*Cel ćwiczenia*
Czy możesz krócej ująć akapit tekstu ćwiczenia zaczynający się od słów „Moi rodzice pracowali”, zachowując jego główne fakty?

*Tekst ćwiczenia*
Niewiele pamiętam z lat 1978-1983, ponieważ byłam wówczas dzieckiem w wieku 8-12 lat. W 1978 r. rozpoczęłam naukę w I. klasie Szkoły Podstawowej w Gumniskach, która jest położona w sąsiedztwie domu moich dziadków Janiny i Józefa Nyklów, nieopodal Kościoła Wniebowzięcia Najświętszej Mari Panny w Gumniskach. Są jednak takie chwile z tamtych czasów, które pamiętam jakby stały się wczoraj albo dziś, przed chwilą.
Moi rodzice pracowali w Stomil Dębica w systemie pracy zmianowej. Wymieniali się w tych zmianach, ale często było tak, że zanim tata wrócił z nocnej zmiany, to mama już wychodziła do pracy. Do moich obowiązków należało wstanie przed godz. 7:00, ubranie siebie i młodszego o rok brata w to co mama przygotowała na krześle, zjedzenie śniadania, odprowadzenie brata do przedszkola i dotarcie na lekcje przed godz. 8:00. Potem, po zajęciach szkolnych, mogliśmy udać się do babci Janci i dziadka Józia na tzw. górkę, nad Szkołą, żeby zjeść obiad. Wspominam to dzieciństwo jako biedne, ale bardzo szczęśliwe. Przede wszystkim chyba dlatego, że w niedziele udawało mi się nakłonić tatę, żeby przy akompaniamencie piosenek z Koncertu Życzeń, nadawanego właśnie w niedziele w porze po obiedzie uczył mnie tańczyć. Dzięki niemu nauczyłam się tańczyć oberka, polki, tanga, walca już we wczesnym dzieciństwie i najlepiej tańczyło mi się z tatą.

*Wyciąg danych*

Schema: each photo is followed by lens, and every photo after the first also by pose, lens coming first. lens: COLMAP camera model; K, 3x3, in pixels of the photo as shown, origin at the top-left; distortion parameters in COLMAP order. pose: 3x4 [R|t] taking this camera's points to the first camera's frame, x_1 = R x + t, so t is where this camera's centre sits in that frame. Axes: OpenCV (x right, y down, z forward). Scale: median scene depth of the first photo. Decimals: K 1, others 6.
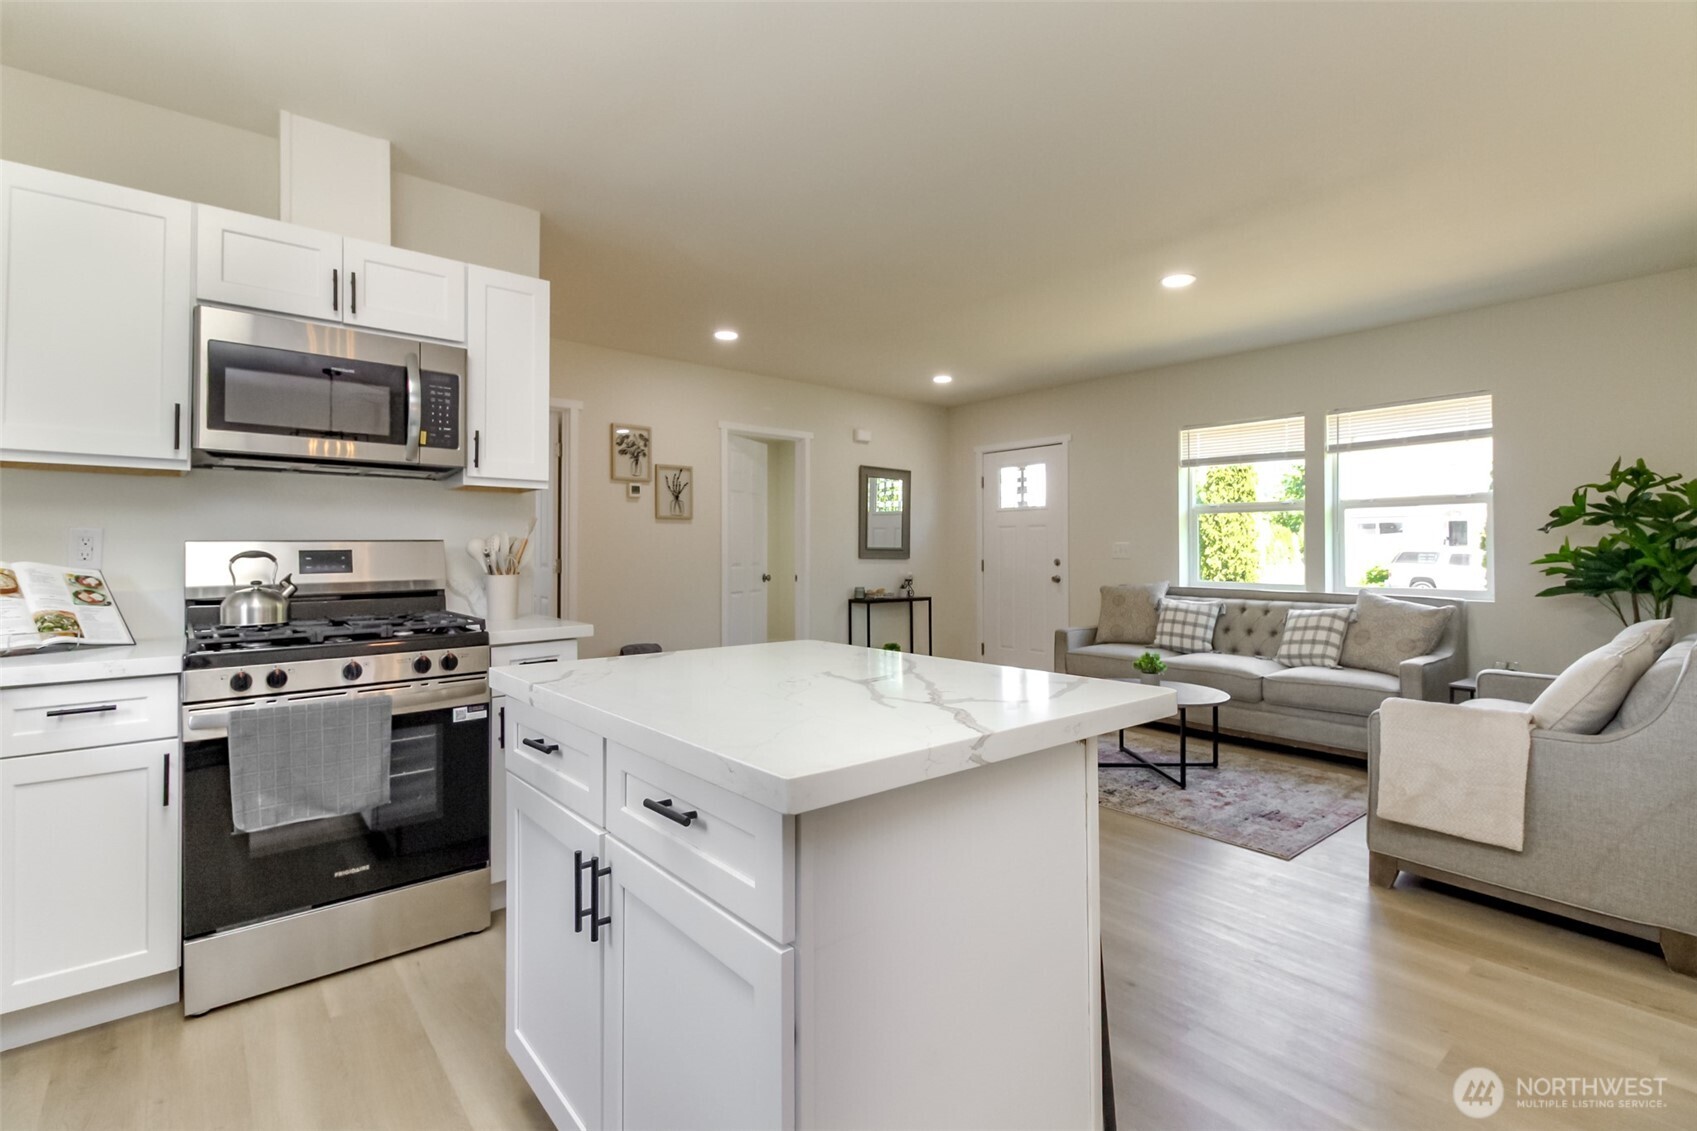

*Wynik zadania*
Rodzice pracowali na zmiany w Stomil Dębica i często mama wychodziła do pracy, zanim tata wrócił z nocnej zmiany. Przed 7:00 wstawałam, ubierałam siebie i o rok młodszego brata w rzeczy przygotowane przez mamę na krześle, jadłam śniadanie, odprowadzałam brata do przedszkola i zdążałam na lekcje przed 8:00. Po szkole chodziliśmy na obiad do babci Janci i dziadka Józia na tzw. górkę nad Szkołą. Dzieciństwo było biedne, ale bardzo szczęśliwe, głównie dzięki niedzielom, gdy tata przy piosenkach z Koncertu Życzeń uczył mnie tańczyć oberka, polki, tanga i walca. Najlepiej tańczyło mi się z nim.